MOSCOW — Taking a classic moment in Soviet war history — the 1941-44 Leningrad blockade — and reworking it for the screen was always going to be complicated.
But for helmer Alexander Buravsky (“Out of the Cold”), bringing in a foreign cast, and then making two separate, and very different versions — a miniseries for main Russian broadcaster Channel One, and a two-hour film version that looks more likely to appeal outside the territory — certainly added to problems.
Still, the first episode of
the four-parter TV drama “Leningrad: City of the Living” bowed Feb. 19 on Channel One, garnering a 16% rating and a 37 share.
With a topnotch Russian cast, and the main foreign role for Mira Sorvino, supported by Irish thesp Gabriel Byrne, the film and TV versions are considerably different, Buravsky says.
In the TV miniseries, emphasis is on the “road of life,” the only supply line over Lake Ladoga for the besieged city, and how Soviet authorities rushed provisions when boat transport was disrupted by winter, and ice had not yet strengthened sufficiently to allow vehicles to cross.
In the film version, which the director called much more character-driven, the priority is the emotional bond between Sorvino’s character — a British war correspondent — and the Leningrad natives who save her life, and whom, in turn, she refuses to abandon.
“When I wrote the original script, it was a feature film. When I took it to the producers, their response was: ‘You wrote “Schindler’s List,” now add “Indiana Jones.”‘ So I wrote around the original, and it was pretty difficult,” Buravsky says.
Funding delays added to complications as the shoot stretched out to three winters — almost the length of the 900-day Nazi siege of the city itself.
The international cast reflects Buravsky’s research on the subject.
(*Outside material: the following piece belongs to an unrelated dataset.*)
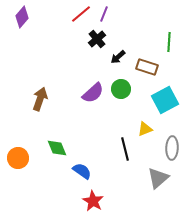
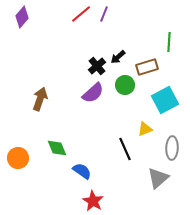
black cross: moved 27 px down
brown rectangle: rotated 35 degrees counterclockwise
green circle: moved 4 px right, 4 px up
black line: rotated 10 degrees counterclockwise
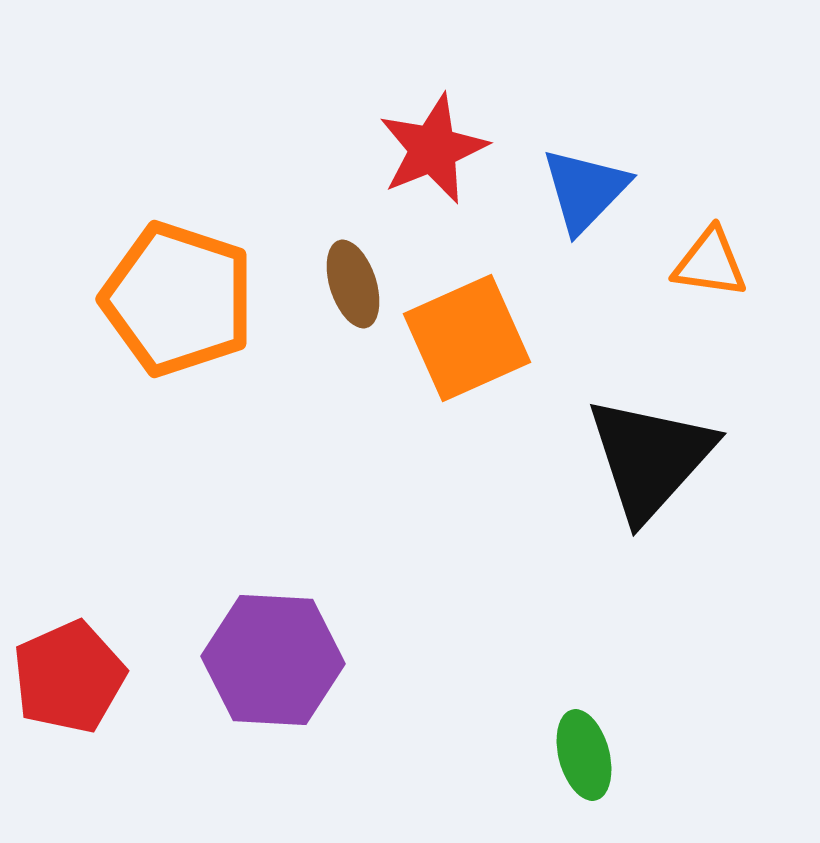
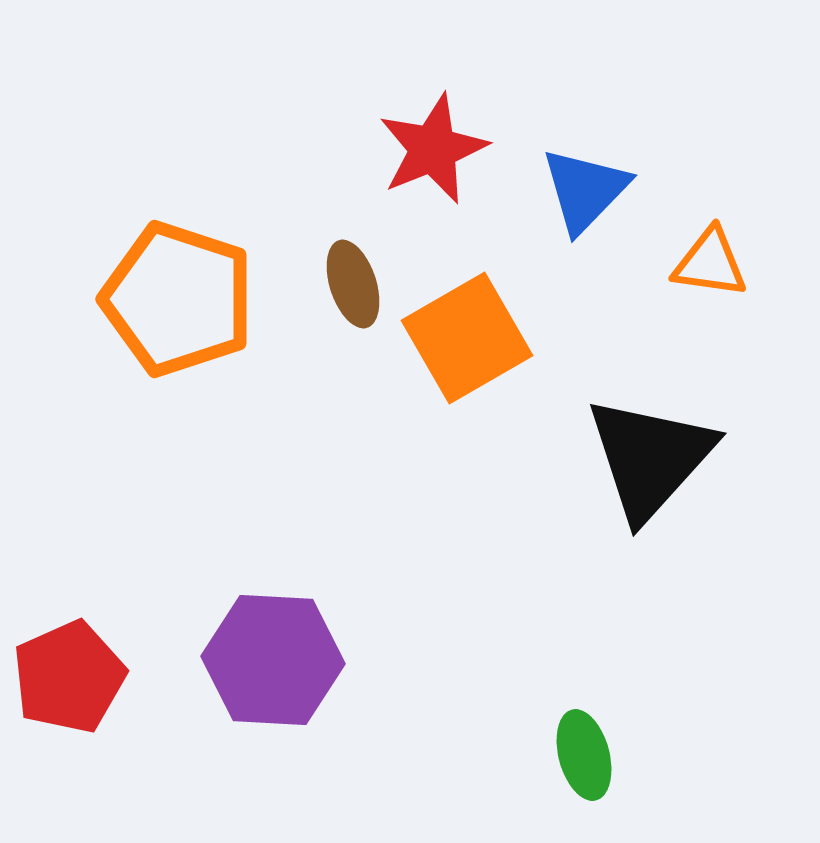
orange square: rotated 6 degrees counterclockwise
He cites two main sources: a late-1970s book by Soviet writers Daniil Granin and Ales Adamovich that collected testimony from those who survived the blockade; and “The 900 Days,” an earlier work by U.S. journo Harrison Salisbury, a Moscow-based correspondent for the New York Times through much of WWII.
Buravsky seems somewhat apprehensive about how the projects will be received.
“If you listen to the radio reports of those years, there is the sense that Russia was part of the wider European war. Today, that approach begins to look different. I may be accused of selling the country’s sacred history, in the same way as selling its oil and gas.”